How to be a high performance leader now – your checklist

Mount Everest is the world’s highest peak – mountaineers spend years gaining the experience, skills, peak physical fitness, and mental stamina to make the trek – only some make it to the top.

Successful business founders and leaders have spent years gaining different but similar peak skills, experience, knowledge and the mental stamina to get to the top of their game. Both high-performance people share common traits, 

  • Continuous life-long learning, 
  • A record of success across a wide variety of increasingly complex problems, 
  • Long and short-term strategic thinking and execution delivering a return on investment regularly, 
  • Relationship building and stakeholder management, 
  • Careful and calculated risk-taking with successful bold moves that outperform their competitors, 
  • Along with their personal authenticity, humility, objectivity, resilience and stamina,  

There is no guarantee of success – often, the defining skill is the fast appraisal of facts and the ability to pivot based on new data to win more.

Driven by their passion and vision for how they can help solve others’ – buyers, and clients’ most significant problems – using their highly developed

  • breadth of experience and record of achievements, 
  • knowledge and expertise – including financial, revenue growth, new growth markets,
  • leadership skills – strategic thinking, executive presence, accelerated team building, and self-awareness of your gaps in abilities, 

How to be more successful

 

1) Know your skills, your gaps and how to lift your game, 

  • 100% of the world’s top 100 tennis players have a coach, 
  • 100% of NFL teams have a coach,
  • 100% of those that reach the peak of Mt Everest have a coach guide, 

Many of the fastest-growing businesses and leaders have a coach – mentor.  

2) Gail Kelly, former CEO of Australia’s Westpac Bank, suggests that you 

  • Don’t play business politics,
  • Don’t undermine people – none of that ends well, 
  • Be authentic, transparent, a team player, and an active supporter of colleagues for the significant business-wide cause,

Want to be a future CEO – Business Leader – Process Steps Checklist, 

 

The Board’s process generally follows these steps:

  1. Selecting a CEO recruitment-headhunting business to market, encouraging and identifying the best candidates to come forward, 
  2. The Board defines the business needs of its next CEO- often in matrix skills set, personality, achievements, capabilities approach, 
  3. Determining which stakeholders will play roles in the process and at which stages,
  4. Determining if the Board will run a process with a sub-committee approach or the entire Board, 
  5. Shortlisting using in-depth due diligence often includes 360-degree references, psychographic testing, 
  6.  Initial screening interviews to narrow the list to the best prospects,
  7. The next step is complete psychometric, personality, and competency profiles to create a scoring system for comparison,
  8. Final stage interviews exploring each candidate’s vision for the company, leadership qualities, and matching of the desired profile – at this stage, you are looking for a good fit – can the Board with you? and can you work with the Board? 
  9. Whilst this is occurring, detailed due diligence identity check, credit check, police criminal check, that no other disqualifications exist – all of this occurs with the applicant’s consent. Big businesses will exhaustively reach out to many layers across multiple countries if needed to ensure they have captured any negatives that will influence their decision-making. 

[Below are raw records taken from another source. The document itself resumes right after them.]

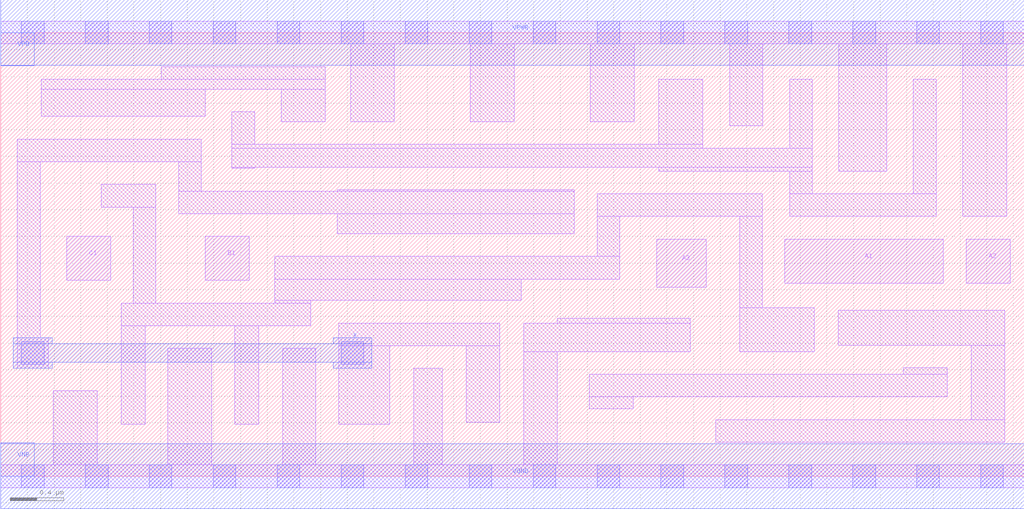
<source format=lef>
# Copyright 2020 The SkyWater PDK Authors
#
# Licensed under the Apache License, Version 2.0 (the "License");
# you may not use this file except in compliance with the License.
# You may obtain a copy of the License at
#
#     https://www.apache.org/licenses/LICENSE-2.0
#
# Unless required by applicable law or agreed to in writing, software
# distributed under the License is distributed on an "AS IS" BASIS,
# WITHOUT WARRANTIES OR CONDITIONS OF ANY KIND, either express or implied.
# See the License for the specific language governing permissions and
# limitations under the License.
#
# SPDX-License-Identifier: Apache-2.0

VERSION 5.5 ;
NAMESCASESENSITIVE ON ;
BUSBITCHARS "[]" ;
DIVIDERCHAR "/" ;
MACRO sky130_fd_sc_hs__a311o_4
  CLASS CORE ;
  SOURCE USER ;
  ORIGIN  0.000000  0.000000 ;
  SIZE  7.680000 BY  3.330000 ;
  SYMMETRY X Y ;
  SITE unit ;
  PIN A1
    ANTENNAGATEAREA  0.492000 ;
    DIRECTION INPUT ;
    USE SIGNAL ;
    PORT
      LAYER li1 ;
        RECT 5.885000 1.450000 7.075000 1.780000 ;
    END
  END A1
  PIN A2
    ANTENNAGATEAREA  0.492000 ;
    DIRECTION INPUT ;
    USE SIGNAL ;
    PORT
      LAYER li1 ;
        RECT 7.245000 1.450000 7.575000 1.780000 ;
    END
  END A2
  PIN A3
    ANTENNAGATEAREA  0.492000 ;
    DIRECTION INPUT ;
    USE SIGNAL ;
    PORT
      LAYER li1 ;
        RECT 4.925000 1.420000 5.295000 1.780000 ;
    END
  END A3
  PIN B1
    ANTENNAGATEAREA  0.492000 ;
    DIRECTION INPUT ;
    USE SIGNAL ;
    PORT
      LAYER li1 ;
        RECT 1.535000 1.470000 1.865000 1.800000 ;
    END
  END B1
  PIN C1
    ANTENNAGATEAREA  0.492000 ;
    DIRECTION INPUT ;
    USE SIGNAL ;
    PORT
      LAYER li1 ;
        RECT 0.495000 1.470000 0.825000 1.800000 ;
    END
  END C1
  PIN X
    ANTENNADIFFAREA  1.086400 ;
    ANTENNAPARTIALMETALSIDEAREA  1.869000 ;
    DIRECTION OUTPUT ;
    USE SIGNAL ;
    PORT
      LAYER met1 ;
        RECT 0.095000 0.810000 0.385000 0.855000 ;
        RECT 0.095000 0.855000 2.785000 0.995000 ;
        RECT 0.095000 0.995000 0.385000 1.040000 ;
        RECT 2.495000 0.810000 2.785000 0.855000 ;
        RECT 2.495000 0.995000 2.785000 1.040000 ;
    END
  END X
  PIN VGND
    DIRECTION INOUT ;
    USE GROUND ;
    PORT
      LAYER met1 ;
        RECT 0.000000 -0.245000 7.680000 0.245000 ;
    END
  END VGND
  PIN VNB
    DIRECTION INOUT ;
    USE GROUND ;
    PORT
    END
  END VNB
  PIN VPB
    DIRECTION INOUT ;
    USE POWER ;
    PORT
    END
  END VPB
  PIN VNB
    DIRECTION INOUT ;
    USE GROUND ;
    PORT
      LAYER met1 ;
        RECT 0.000000 0.000000 0.250000 0.250000 ;
    END
  END VNB
  PIN VPB
    DIRECTION INOUT ;
    USE POWER ;
    PORT
      LAYER met1 ;
        RECT 0.000000 3.080000 0.250000 3.330000 ;
    END
  END VPB
  PIN VPWR
    DIRECTION INOUT ;
    USE POWER ;
    PORT
      LAYER met1 ;
        RECT 0.000000 3.085000 7.680000 3.575000 ;
    END
  END VPWR
  OBS
    LAYER li1 ;
      RECT 0.000000 -0.085000 7.680000 0.085000 ;
      RECT 0.000000  3.245000 7.680000 3.415000 ;
      RECT 0.125000  0.810000 0.355000 1.040000 ;
      RECT 0.125000  1.040000 0.295000 2.360000 ;
      RECT 0.125000  2.360000 1.505000 2.530000 ;
      RECT 0.305000  2.700000 1.535000 2.905000 ;
      RECT 0.305000  2.905000 2.435000 2.980000 ;
      RECT 0.395000  0.085000 0.725000 0.640000 ;
      RECT 0.755000  2.020000 1.165000 2.190000 ;
      RECT 0.905000  0.390000 1.085000 1.130000 ;
      RECT 0.905000  1.130000 2.325000 1.300000 ;
      RECT 0.995000  1.300000 1.165000 2.020000 ;
      RECT 1.205000  2.980000 2.435000 3.075000 ;
      RECT 1.255000  0.085000 1.585000 0.960000 ;
      RECT 1.335000  1.970000 4.305000 2.140000 ;
      RECT 1.335000  2.140000 1.505000 2.360000 ;
      RECT 1.735000  2.310000 1.905000 2.320000 ;
      RECT 1.735000  2.320000 6.090000 2.460000 ;
      RECT 1.735000  2.460000 5.270000 2.490000 ;
      RECT 1.735000  2.490000 1.905000 2.735000 ;
      RECT 1.755000  0.390000 1.935000 1.130000 ;
      RECT 2.055000  1.300000 2.325000 1.320000 ;
      RECT 2.055000  1.320000 3.905000 1.480000 ;
      RECT 2.055000  1.480000 4.645000 1.650000 ;
      RECT 2.105000  2.660000 2.435000 2.905000 ;
      RECT 2.115000  0.085000 2.365000 0.960000 ;
      RECT 2.525000  1.820000 4.305000 1.970000 ;
      RECT 2.525000  2.140000 4.305000 2.150000 ;
      RECT 2.535000  0.390000 2.920000 0.980000 ;
      RECT 2.535000  0.980000 3.745000 1.150000 ;
      RECT 2.625000  2.660000 2.955000 3.245000 ;
      RECT 3.100000  0.085000 3.315000 0.810000 ;
      RECT 3.495000  0.405000 3.745000 0.980000 ;
      RECT 3.525000  2.660000 3.855000 3.245000 ;
      RECT 3.925000  0.085000 4.175000 0.935000 ;
      RECT 3.925000  0.935000 5.175000 1.150000 ;
      RECT 4.175000  1.150000 5.175000 1.185000 ;
      RECT 4.415000  0.505000 4.745000 0.595000 ;
      RECT 4.415000  0.595000 7.105000 0.765000 ;
      RECT 4.425000  2.660000 4.755000 3.245000 ;
      RECT 4.475000  1.650000 4.645000 1.950000 ;
      RECT 4.475000  1.950000 5.715000 2.120000 ;
      RECT 4.940000  2.290000 6.090000 2.320000 ;
      RECT 4.940000  2.490000 5.270000 2.980000 ;
      RECT 5.365000  0.255000 7.535000 0.425000 ;
      RECT 5.470000  2.630000 5.720000 3.245000 ;
      RECT 5.545000  0.935000 6.105000 1.265000 ;
      RECT 5.545000  1.265000 5.715000 1.950000 ;
      RECT 5.920000  1.950000 7.020000 2.120000 ;
      RECT 5.920000  2.120000 6.090000 2.290000 ;
      RECT 5.920000  2.460000 6.090000 2.980000 ;
      RECT 6.285000  0.985000 7.535000 1.245000 ;
      RECT 6.290000  2.290000 6.650000 3.245000 ;
      RECT 6.775000  0.765000 7.105000 0.815000 ;
      RECT 6.850000  2.120000 7.020000 2.980000 ;
      RECT 7.220000  1.950000 7.550000 3.245000 ;
      RECT 7.285000  0.425000 7.535000 0.985000 ;
    LAYER mcon ;
      RECT 0.155000 -0.085000 0.325000 0.085000 ;
      RECT 0.155000  0.840000 0.325000 1.010000 ;
      RECT 0.155000  3.245000 0.325000 3.415000 ;
      RECT 0.635000 -0.085000 0.805000 0.085000 ;
      RECT 0.635000  3.245000 0.805000 3.415000 ;
      RECT 1.115000 -0.085000 1.285000 0.085000 ;
      RECT 1.115000  3.245000 1.285000 3.415000 ;
      RECT 1.595000 -0.085000 1.765000 0.085000 ;
      RECT 1.595000  3.245000 1.765000 3.415000 ;
      RECT 2.075000 -0.085000 2.245000 0.085000 ;
      RECT 2.075000  3.245000 2.245000 3.415000 ;
      RECT 2.555000 -0.085000 2.725000 0.085000 ;
      RECT 2.555000  0.840000 2.725000 1.010000 ;
      RECT 2.555000  3.245000 2.725000 3.415000 ;
      RECT 3.035000 -0.085000 3.205000 0.085000 ;
      RECT 3.035000  3.245000 3.205000 3.415000 ;
      RECT 3.515000 -0.085000 3.685000 0.085000 ;
      RECT 3.515000  3.245000 3.685000 3.415000 ;
      RECT 3.995000 -0.085000 4.165000 0.085000 ;
      RECT 3.995000  3.245000 4.165000 3.415000 ;
      RECT 4.475000 -0.085000 4.645000 0.085000 ;
      RECT 4.475000  3.245000 4.645000 3.415000 ;
      RECT 4.955000 -0.085000 5.125000 0.085000 ;
      RECT 4.955000  3.245000 5.125000 3.415000 ;
      RECT 5.435000 -0.085000 5.605000 0.085000 ;
      RECT 5.435000  3.245000 5.605000 3.415000 ;
      RECT 5.915000 -0.085000 6.085000 0.085000 ;
      RECT 5.915000  3.245000 6.085000 3.415000 ;
      RECT 6.395000 -0.085000 6.565000 0.085000 ;
      RECT 6.395000  3.245000 6.565000 3.415000 ;
      RECT 6.875000 -0.085000 7.045000 0.085000 ;
      RECT 6.875000  3.245000 7.045000 3.415000 ;
      RECT 7.355000 -0.085000 7.525000 0.085000 ;
      RECT 7.355000  3.245000 7.525000 3.415000 ;
  END
END sky130_fd_sc_hs__a311o_4
END LIBRARY

</source>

David’s personal views – having worked with dozens of CEOs and directly worked with many executive recruiters (including not renewing some CEO appointments and the dismissal of other CEOs), these are some of the typical traits of the best performers: 

  • Their interpersonal skills are relaxed, confident and aware – they are at ease in the Boardroom and the frontline – and everyone in between; they put people at ease and bring the best out of people; their language is often fewer words with more impact, 
  • Their worldview – they have a deeper understanding of how the world works from government, politics, media, and PR, with a deep understanding of how to achieve today’s successes along with medium and the long-term, 
  • They prefer people, employees, suppliers, and stakeholders to lift up and encourage those that cannot – to lift off. It’s an eloquent and smooth process they have mastered, 
  • They have an internal calmness; they have internal control over their emotions, delivering cut-through clarity and insightful solutions, and people-centric at all times (time and space do not allow me to add further)

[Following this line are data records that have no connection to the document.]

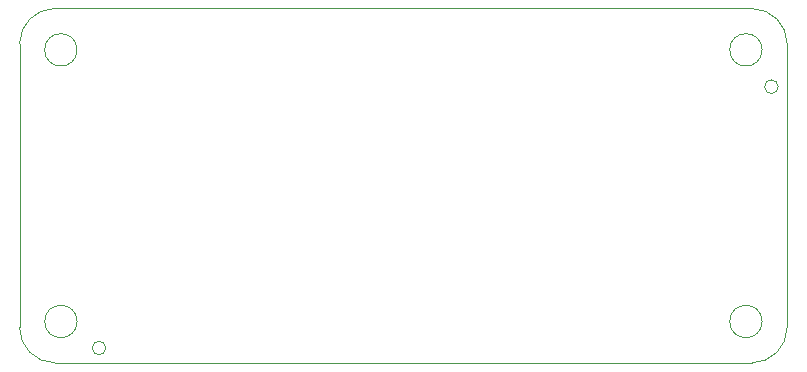
<source format=gbr>
%TF.GenerationSoftware,KiCad,Pcbnew,(5.1.8-0-10_14)*%
%TF.CreationDate,2021-08-19T17:30:32+08:00*%
%TF.ProjectId,microbyte-rp2040,6d696372-6f62-4797-9465-2d7270323034,rev?*%
%TF.SameCoordinates,Original*%
%TF.FileFunction,Profile,NP*%
%FSLAX46Y46*%
G04 Gerber Fmt 4.6, Leading zero omitted, Abs format (unit mm)*
G04 Created by KiCad (PCBNEW (5.1.8-0-10_14)) date 2021-08-19 17:30:32*
%MOMM*%
%LPD*%
G01*
G04 APERTURE LIST*
%TA.AperFunction,Profile*%
%ADD10C,0.074000*%
%TD*%
%TA.AperFunction,Profile*%
%ADD11C,0.050000*%
%TD*%
G04 APERTURE END LIST*
D10*
X123376000Y-107640000D02*
G75*
G03*
X123376000Y-107640000I-576000J0D01*
G01*
X180306000Y-85510000D02*
G75*
G03*
X180306000Y-85510000I-576000J0D01*
G01*
D11*
X119070000Y-78890000D02*
X178070000Y-78890000D01*
X181070000Y-81890000D02*
X181070000Y-105890000D01*
X178070000Y-108890000D02*
X119070000Y-108890000D01*
X116070000Y-105890000D02*
X116070000Y-81890000D01*
X116070000Y-81890000D02*
G75*
G02*
X119070000Y-78890000I3000000J0D01*
G01*
X119070000Y-108890000D02*
G75*
G02*
X116070000Y-105890000I0J3000000D01*
G01*
X181070000Y-105890000D02*
G75*
G02*
X178070000Y-108890000I-3000000J0D01*
G01*
X178070000Y-78890000D02*
G75*
G02*
X181070000Y-81890000I0J-3000000D01*
G01*
X120940328Y-82390000D02*
G75*
G03*
X120940328Y-82390000I-1370328J0D01*
G01*
X120940328Y-105390000D02*
G75*
G03*
X120940328Y-105390000I-1370328J0D01*
G01*
X178940328Y-82390000D02*
G75*
G03*
X178940328Y-82390000I-1370328J0D01*
G01*
X178940328Y-105390000D02*
G75*
G03*
X178940328Y-105390000I-1370328J0D01*
G01*
M02*

</source>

Strong CEO candidates will 

  • Articulate their bold vision for where the company should go next, 
  • How will they add more value to the business,
  • How they will solve the current list of the business’s biggest problems, 
  • How their style and authenticity will help grow the business faster and sooner, 
  • They understand the power of and are skilled at good storytelling that connects the dots for people – it makes them more memorable and able to stand out, 
  • It is a two-way street – they ask a lot of strategic questions – they are also interviewing the Board, 

Understand the process to gain an edge. 

Get your legs on the bottom rungs of the ladder to get a better grip to get to the top sooner – prepare – prepare – take a deep breath and get ready to climb new heights.